Minister for Specialized Healthcare & Medical Education
- Incumbent
- Assumed office 6 March 2024
- Chief Minister: Maryam Nawaz
- In office 28 November 2016 – 31 May 2018
- Chief Minister: Shehbaz Sharif

Provincial Minister of Health
- In office April 2022 – July 2022
- Chief Minister: Hamza Shahbaz

Advisor to the Chief Minister for Health
- In office 13 November 2013 – 26 November 2016
- Chief Minister: Shehbaz Sharif

Special Assistant to Chief Minister for Health
- In office 8 February 2012 – 20 March 2013
- Chief Minister: Shehbaz Sharif

Member of the Provincial Assembly of the Punjab
- Incumbent
- Assumed office 24 February 2024
- Constituency: PP-153 Lahore-IX
- In office 15 August 2018 – 14 January 2023
- Constituency: PP-157 Lahore-XIV
- In office 2 September 2013 – 31 May 2018
- Constituency: PP-142 (Lahore-VI)
- In office 9 April 2008 – 20 March 2013
- Constituency: PP-142 (Lahore-VI)

Personal details
- Born: 16 February 1965 (age 61) Lahore, Punjab, Pakistan
- Party: PMLN (2008-present)
- Relations: Khawaja Saad Rafique (brother) Ghazala Saad Rafique (sister-in-law)
- Parent: Begum Farhat Rafique (mother)

= Khawaja Salman Rafique =

Pakistani politician

Khawaja Salman Rafique is a Pakistani politician who is currently serving as Minister of Specialized Health in Chief Minister Maryam Nawaz's cabinet. He has previously served in Chief Minister Shehbaz Sharif cabinet as Minister for Specialized Health and he also has served as Advisor and Special Assistant for Health. He is a member of the Provincial Assembly of the Punjab since 2024 and was before that from April 2008 to March 2013, from September 2013 to May 2018 and from August 2018 to January 2023. He also served as Minister in Chief Minister Hamza Shahbaz Cabinet. He was one of the main key figures in handling dengue in 2010.

==Early life and family==
He was born on 16 February 1965.

He earned his BE degree in Mechanical Engineering from the University of Engineering & Technology, Lahore in 1990.

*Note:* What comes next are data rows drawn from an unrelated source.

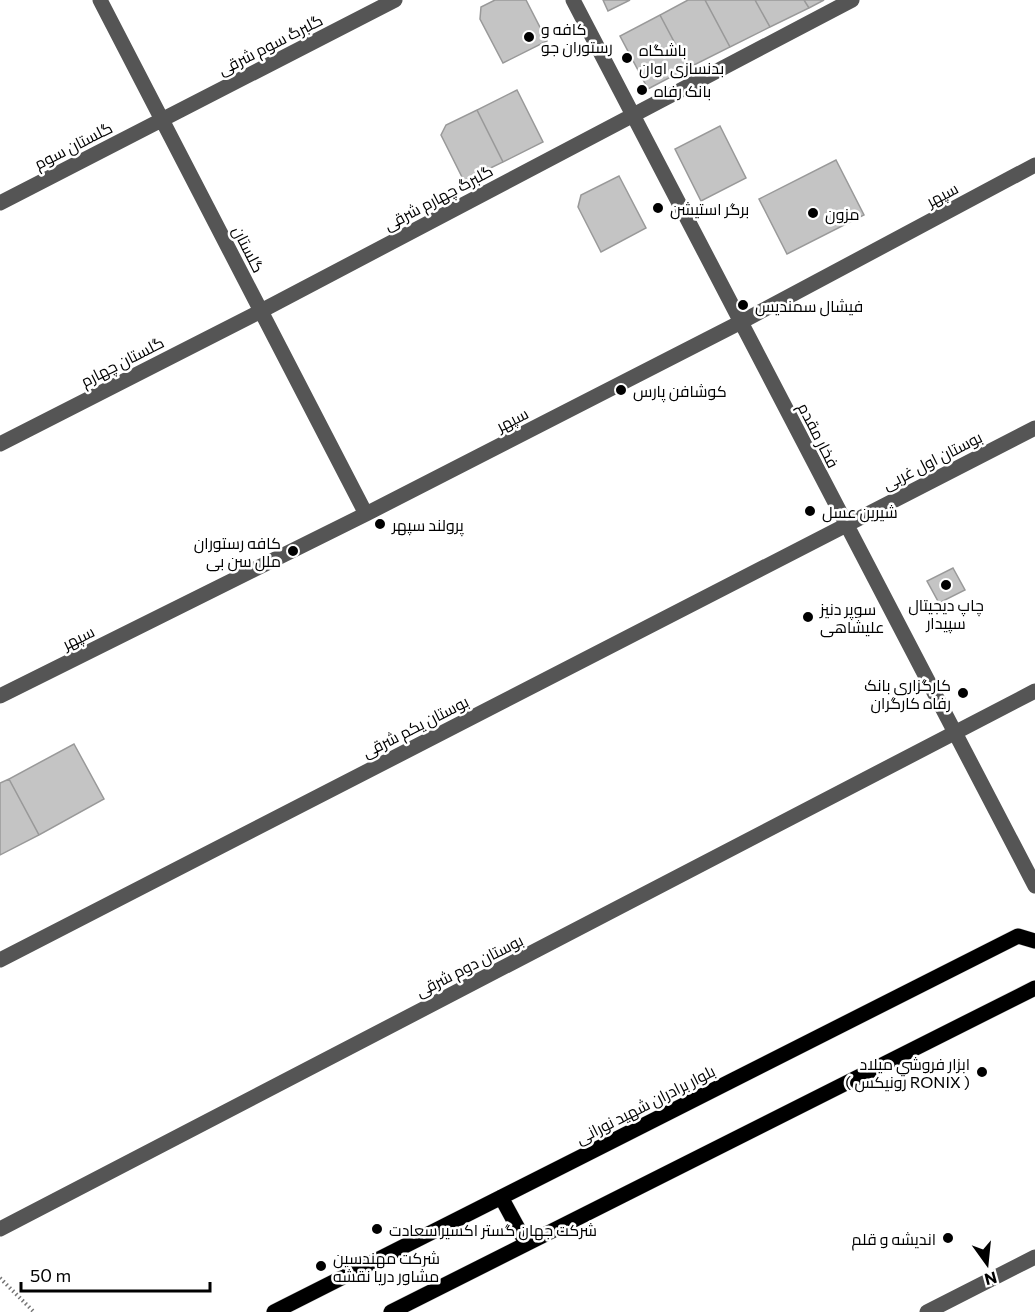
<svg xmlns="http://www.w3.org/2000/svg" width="1035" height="1312" viewBox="0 0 1035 1312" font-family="Commissioner,Cairo,sans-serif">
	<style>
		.building { fill: #c4c4c4; stroke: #999; stroke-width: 1.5 }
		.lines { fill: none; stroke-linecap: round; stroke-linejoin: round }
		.major-casing { stroke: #dbdbdb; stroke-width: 16 }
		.path { stroke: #777; stroke-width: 4; stroke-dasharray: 1.5 3; stroke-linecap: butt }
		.minor { stroke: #555; stroke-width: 15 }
		.major { stroke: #000; stroke-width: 15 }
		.poi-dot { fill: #000; stroke: #fff; stroke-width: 2 }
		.labels { text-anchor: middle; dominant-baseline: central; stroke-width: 5; stroke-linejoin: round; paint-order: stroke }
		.poi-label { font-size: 16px; fill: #000; stroke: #fff; text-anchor: start }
		.street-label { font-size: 16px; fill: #000; stroke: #fff }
	</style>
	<rect width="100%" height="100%" fill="#fff"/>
	<!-- building -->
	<path class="building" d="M495 0H526L547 41 503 63 480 19 481 7Z
		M603 0H630L608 11Z
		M688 0H705L730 47 688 68 660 15Z
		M705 0H755L770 27 730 47Z
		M755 0H804L809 8 770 27Z
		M804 0H824L809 8Z
		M660 15 688 68 648 89 620 36Z
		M517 90 543 142 503 162 477 110Z
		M477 110 503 162 464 181 441 135 446 125Z
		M720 126 746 178 701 201 675 149Z
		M836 160 864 215 787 254 759 199Z
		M619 176 646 228 601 252 578 207 581 195Z
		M953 568 965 590 939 603 927 581Z
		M74 744 104 799 39 835 9 779Z
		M9 779 39 835 0 855V783Z"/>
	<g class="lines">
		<defs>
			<path id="major" d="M501 1197 526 1243
				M274 1312 1018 936 1035 941
				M391 1312 1035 988"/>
		</defs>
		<!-- major casing -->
		<use href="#major" class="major-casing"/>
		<!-- path -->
		<path class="path" d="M0 1278 34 1312"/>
		<!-- minor -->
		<path class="minor" d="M100 0 366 514
			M573 0 1035 886
			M0 203 395 0
			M0 444 261 311 852 0
			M0 696 366 514 741 322 1035 165
			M0 960 1035 428
			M0 1229 1035 691
			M927 1312 1035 1257"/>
		<!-- major -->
		<use href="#major" class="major"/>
	</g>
	<!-- markers -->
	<g class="poi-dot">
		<circle cx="529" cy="37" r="6"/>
		<circle cx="627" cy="58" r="6"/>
		<circle cx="642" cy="90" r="6"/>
		<circle cx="658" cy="208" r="6"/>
		<circle cx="813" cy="213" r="6"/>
		<circle cx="743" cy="305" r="6"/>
		<circle cx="621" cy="390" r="6"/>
		<circle cx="810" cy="511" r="6"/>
		<circle cx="380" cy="524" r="6"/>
		<circle cx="293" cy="551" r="6"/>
		<circle cx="946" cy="585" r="6"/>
		<circle cx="808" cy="617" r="6"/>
		<circle cx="963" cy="693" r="6"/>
		<circle cx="982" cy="1072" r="6"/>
		<circle cx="377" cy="1229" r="6"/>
		<circle cx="948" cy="1238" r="6"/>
		<circle cx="321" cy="1266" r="6"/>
	</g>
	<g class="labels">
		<!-- poi labels -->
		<g class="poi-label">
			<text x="541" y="28">کافه و<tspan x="541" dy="18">رستوران جو</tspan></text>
			<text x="639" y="49">باشگاه<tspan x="639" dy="18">بدنسازی اوان</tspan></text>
			<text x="654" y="90">بانک رفاه</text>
			<text x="670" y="208">برگر استیشن</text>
			<text x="825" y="213">مزون</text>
			<text x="755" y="305">فیشال سمندیس</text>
			<text x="633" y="390">کوشافن پارس</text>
			<text x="822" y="511">شیرین عسل</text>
			<text x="392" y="524">پرولند سپهر</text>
			<text x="281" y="542" text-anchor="end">کافه رستوران<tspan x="281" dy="18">ملل سن بی</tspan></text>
			<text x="946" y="604" text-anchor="middle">چاپ دیجیتال<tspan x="946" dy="18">سپیدار</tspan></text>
			<text x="820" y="608">سوپر دنيز<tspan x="820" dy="18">عليشاهى</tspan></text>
			<text x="951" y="684" text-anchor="end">کارگزاری بانک<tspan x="951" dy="18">رفاه کارگران</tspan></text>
			<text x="970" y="1063" text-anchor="end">ابزار فروشي ميلاد<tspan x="970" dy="18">( رونیکس RONIX )</tspan></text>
			<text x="389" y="1229">شرکت جهان گستر اکسیر سعادت</text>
			<text x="936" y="1238" text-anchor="end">اندیشه و قلم</text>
			<text x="333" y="1257">شرکت مهندسین<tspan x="333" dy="18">مشاور دریا نقشه</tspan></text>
		</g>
		<!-- street labels -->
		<g class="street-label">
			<text transform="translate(270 44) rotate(-27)">گلبرگ سوم شرقی</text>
			<text transform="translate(73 145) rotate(-27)">گلستان سوم</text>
			<text transform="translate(942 194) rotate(-28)">سپهر</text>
			<text transform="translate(438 197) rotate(-28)">گلبرگ چهارم شرقی</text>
			<text transform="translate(249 249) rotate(63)">گلستان</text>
			<text transform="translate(122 361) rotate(-27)">گلستان چهارم</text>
			<text transform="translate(512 419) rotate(-27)">سپهر</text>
			<text transform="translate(819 435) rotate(63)">فخار مقدم</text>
			<text transform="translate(932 460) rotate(-27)">بوستان اول غربی</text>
			<text transform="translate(78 637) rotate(-26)">سپهر</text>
			<text transform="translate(415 726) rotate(-27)">بوستان یکم شرقی</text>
			<text transform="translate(469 965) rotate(-27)">بوستان دوم شرقی</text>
			<text transform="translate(645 1104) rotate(-27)">بلوار برادران شهید نورانی</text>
		</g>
	</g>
	<!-- north arrow -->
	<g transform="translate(987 1264) rotate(165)" stroke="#ffffff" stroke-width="4.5" paint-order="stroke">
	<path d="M0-4.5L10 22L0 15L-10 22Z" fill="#000000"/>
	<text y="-9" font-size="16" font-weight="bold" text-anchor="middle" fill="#000000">N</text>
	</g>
	<!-- scale -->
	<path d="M21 1282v9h189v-9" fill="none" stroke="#000000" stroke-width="3"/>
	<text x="30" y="1282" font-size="18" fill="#000000" stroke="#ffffff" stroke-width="4.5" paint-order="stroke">50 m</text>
</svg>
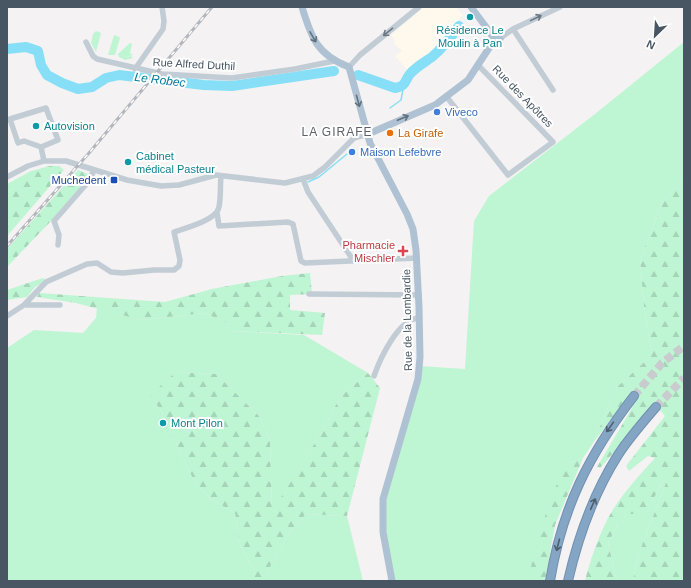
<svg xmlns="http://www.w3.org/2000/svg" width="691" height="588" font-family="Arial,sans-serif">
  <defs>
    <pattern id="forest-firs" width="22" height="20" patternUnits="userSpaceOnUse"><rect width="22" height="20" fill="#bef5d3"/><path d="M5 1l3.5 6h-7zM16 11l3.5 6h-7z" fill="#a5d4b8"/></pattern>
  </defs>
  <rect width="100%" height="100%" fill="#f4f2f2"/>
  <path fill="#fef9ec" d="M424,7H456L463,15L441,46L418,66L409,72L395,56L402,51L394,44V42L395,41L391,35Z"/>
  <path fill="#bef5d3" d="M96,31L101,33L96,52L91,43L93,34Z
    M114,35L119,37L120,38L115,55H108Z
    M684,42V176L663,201L640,260L644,306L652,355L617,387L593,443L583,458L569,463L527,581H390L380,521L419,366L465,369L474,221L489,196L595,114Z
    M130,43L132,44L130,53L133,55L124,57L131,56L133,58L125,60L119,57L118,54Z
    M97,308L141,320L205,313L227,323L231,331L304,335L368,373L340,397L323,430L272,513L270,440L259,416L216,374L176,372L151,395L161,411L196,485L214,501L235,513L240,545L255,572L252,581H7V348L34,330L83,333L96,318Z
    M663,480H667L637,558L633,581H617L608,543L617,526L627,514H646Z
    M306,514L347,516L363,581H263L266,574L290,532Z"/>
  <path fill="url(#forest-firs)" d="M50,166H59L64,170L7,236V184L31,171Z
    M78,170L88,174L83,184L50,222L7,267V249Z
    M684,176V581H633L637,558L667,480H663L646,514H627L617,526L608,543L617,581H585C589,563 599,536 607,520C619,497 638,477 655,458L648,456L629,471L626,466L665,416L654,403L625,440L600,468L597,467L638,398L630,394L593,443L617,387L652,355L644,306L640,260L663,201Z
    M310,273L312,294L290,295V310L325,313L322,335L231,331L227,323L205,313L141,320L76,303L37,297L39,293L165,302L212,289L282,276Z
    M43,278L46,281L35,287L27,297L7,300V290Z
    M176,372L216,374L259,416L270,440L272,512L323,430L340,397L368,373L380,388L347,516L306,514L290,532L266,574L263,581H252L255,572L240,545L235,513L214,501L196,485L161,411L150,395Z
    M583,458L555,525L545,581H527L551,495L569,463Z"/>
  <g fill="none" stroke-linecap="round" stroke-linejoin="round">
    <path stroke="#86dff6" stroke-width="1.5" d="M390,108L401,100L404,84
      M308,182L319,177L347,154"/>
    <path stroke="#86dff6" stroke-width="10" d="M7,49L26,47L38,51L41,65L47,75L62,83L78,89L92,87L106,78L119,75L204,85L232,86L334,71
      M358,75L395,88C407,86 404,81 410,74C416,67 425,62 432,57C443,48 451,37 459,26"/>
    <path stroke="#c9cbce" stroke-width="8" stroke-dasharray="8 4" stroke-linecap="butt" d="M634,396L662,363L684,346
      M656,407L684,378"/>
    <defs>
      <path id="highway" d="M550,581C562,508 589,454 634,396
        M568,581C578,537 594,493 618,455C629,438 643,422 656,407"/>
    </defs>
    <use href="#highway" stroke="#7090b1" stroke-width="10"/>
    <path stroke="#c2ccd5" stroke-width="5.5" d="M513,29L553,90
      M86,42L93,56L97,59L162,74L232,78L295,69L334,61
      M491,45L513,29L560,7
      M349,67L360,55L419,7
      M135,69L163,29L164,21L162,7
      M446,96L508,175L553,142L478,65
      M41,147L58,140L46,108L10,119L18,143L24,141L41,147L44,161
      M7,177L28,166L44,161H66L127,180L161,186L179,185L216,175L285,183L313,176L325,167L354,138L368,134
      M303,179L308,192L353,260
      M217,213L219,226L288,222L293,224L301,261L305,263L417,258
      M58,245L59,235L54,221L89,181L94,170
      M309,294L419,295
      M24,305H60
      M7,316L24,305L46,282L87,264L97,263L111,272L123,273L154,270H174L179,266L180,260L174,232C186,228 217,220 219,207C221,197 220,186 221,176
      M374,376C380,359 398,319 419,318"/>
    <path stroke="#afc2d3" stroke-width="7" d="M302,7C311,37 317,55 349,67L370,143L407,214L413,229L416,250L419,307L420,357L418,379L383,499V532L392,581
      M471,7L492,35L500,39
      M368,134L435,105L468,80L491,45L492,35"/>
    <use href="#highway" stroke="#85a5c5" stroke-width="8"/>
    <defs>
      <path id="rail" d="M7,246L89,153L212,7"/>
    </defs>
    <use href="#rail" stroke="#b3b7bd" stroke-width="3"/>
    <use href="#rail" stroke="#fff" stroke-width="1.5" stroke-dasharray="4.5" stroke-linecap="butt"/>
  </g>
  <defs><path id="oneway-shaft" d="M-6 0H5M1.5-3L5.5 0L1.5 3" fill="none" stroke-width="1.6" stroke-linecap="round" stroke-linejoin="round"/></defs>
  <g stroke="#6c7984">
    <use href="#oneway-shaft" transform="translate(536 18) rotate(-26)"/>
    <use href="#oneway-shaft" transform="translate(388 32) rotate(141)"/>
  </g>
  <g stroke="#61717e">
    <use href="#oneway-shaft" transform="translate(313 37) rotate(60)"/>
    <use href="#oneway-shaft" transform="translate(358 101) rotate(75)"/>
    <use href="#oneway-shaft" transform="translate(403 118) rotate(-23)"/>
  </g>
  <g stroke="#4d5e6c">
    <use href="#oneway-shaft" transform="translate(610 427) rotate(125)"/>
    <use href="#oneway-shaft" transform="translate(593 504) rotate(-66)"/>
    <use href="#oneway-shaft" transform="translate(558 545) rotate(104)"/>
  </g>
  <g fill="#0f9aa8" stroke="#fff" stroke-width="1.5">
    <circle cx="470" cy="17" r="4"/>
    <circle cx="36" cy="126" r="4"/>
    <circle cx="128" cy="162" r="4"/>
    <circle cx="163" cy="423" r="4"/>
  </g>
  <g fill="#3f7fe0" stroke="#fff" stroke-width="1.5">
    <circle cx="437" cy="112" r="4"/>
    <circle cx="352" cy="152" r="4"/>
  </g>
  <circle fill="#e8710a" stroke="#fff" stroke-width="1.5" cx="390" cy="133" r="4"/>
  <rect fill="#1a4fb4" stroke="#fff" stroke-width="1.5" x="110" y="176" width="8" height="8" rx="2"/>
  <path fill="#e0444e" stroke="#fff" stroke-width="1.5" d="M401 245h4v4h4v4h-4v4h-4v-4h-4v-4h4z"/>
  <g text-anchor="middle" stroke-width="4" stroke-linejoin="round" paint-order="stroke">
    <g font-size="11" fill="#0d838f" stroke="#fff" text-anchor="start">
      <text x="470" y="34" text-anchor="middle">Résidence Le<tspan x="470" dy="13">Moulin à Pan</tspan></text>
      <text x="44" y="130">Autovision</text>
      <text x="136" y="160">Cabinet<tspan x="136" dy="13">médical Pasteur</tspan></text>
      <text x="171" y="427">Mont Pilon</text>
    </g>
    <g font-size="11" fill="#475662" stroke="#fff">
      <text transform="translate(194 64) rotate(3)" y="4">Rue Alfred Duthil</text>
      <text transform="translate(523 96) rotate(46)" y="4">Rue des Apôtres</text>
      <text transform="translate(407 320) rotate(-91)" y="4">Rue de la Lombardie</text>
    </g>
    <g font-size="11" fill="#366cbe" stroke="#fff" text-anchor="start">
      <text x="445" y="116">Viveco</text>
      <text x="360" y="156">Maison Lefebvre</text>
    </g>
    <g font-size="11" fill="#c56008" stroke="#fff" text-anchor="start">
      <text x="398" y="137">La Girafe</text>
    </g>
    <g font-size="11" fill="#164399" stroke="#fff" text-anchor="end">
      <text x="106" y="184">Muchedent</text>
    </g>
    <g font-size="11" fill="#be3a42" stroke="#fff" text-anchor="end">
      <text x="395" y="249">Pharmacie<tspan x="395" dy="13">Mischler</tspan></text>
    </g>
    <g font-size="12" font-style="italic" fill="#037b9a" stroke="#fff">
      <text transform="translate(160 80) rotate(7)" y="4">Le Robec</text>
    </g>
    <g font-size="12" letter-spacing="1" fill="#5d6268" stroke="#fff">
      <text x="337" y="136">LA GIRAFE</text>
    </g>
  </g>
  <rect width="691" height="588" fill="none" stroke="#475662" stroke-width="16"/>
  <g transform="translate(655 36) rotate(205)" stroke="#ffffff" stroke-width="3" paint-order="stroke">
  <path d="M0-3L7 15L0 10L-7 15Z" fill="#475662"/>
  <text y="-6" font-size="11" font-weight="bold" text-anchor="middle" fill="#475662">N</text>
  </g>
</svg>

He is the younger brother of Khawaja Saad Rafique. His father Khawaja Muhammad Rafique was a politician, a Pakistan Movement activist and later an opposition leader to PM Zulfikar Ali Bhutto. He was murdered in 1972 and the family blamed Bhutto. His mother Begum Farhat Rafique was also elected member of Provincial Assembly of Punjab in 1985.

==Political career==
He was elected to the Provincial Assembly of the Punjab as a candidate of Pakistan Muslim League (N) (PML-N) from Constituency PP-142 (Lahore-VI) in 2008 Pakistani general election. He served as Special Assistant to Chief Minister of Punjab on Health.

He was re-elected to the Provincial Assembly of the Punjab as a candidate of PML-N from Constituency PP-142 (Lahore-VI) in by-elections held in August 2013. In November 2013, he briefly served as Special Assistant to Chief Minister of Punjab on Health. In November 2016, he was inducted into the provincial cabinet of Chief Minister Shahbaz Sharif and was made Provincial Minister of Punjab for Specialized Healthcare and Medical Education.

He was re-elected to Provincial Assembly of the Punjab as a candidate of PML-N from Constituency PP-157 (Lahore-XIV) in 2018 Pakistani general election.

He was officially elected from the Punjab Assembly seat PP-153 Lahore-IX in the 2024 Punjab provincial election as a PML-N candidate. Following this he was chosen as Provincial Minister of Punjab for Specialized Healthcare and Medical Education for the second time, this time in the Maryam ministry. He was also handed the additional portfolio of the Punjab Emergency Services.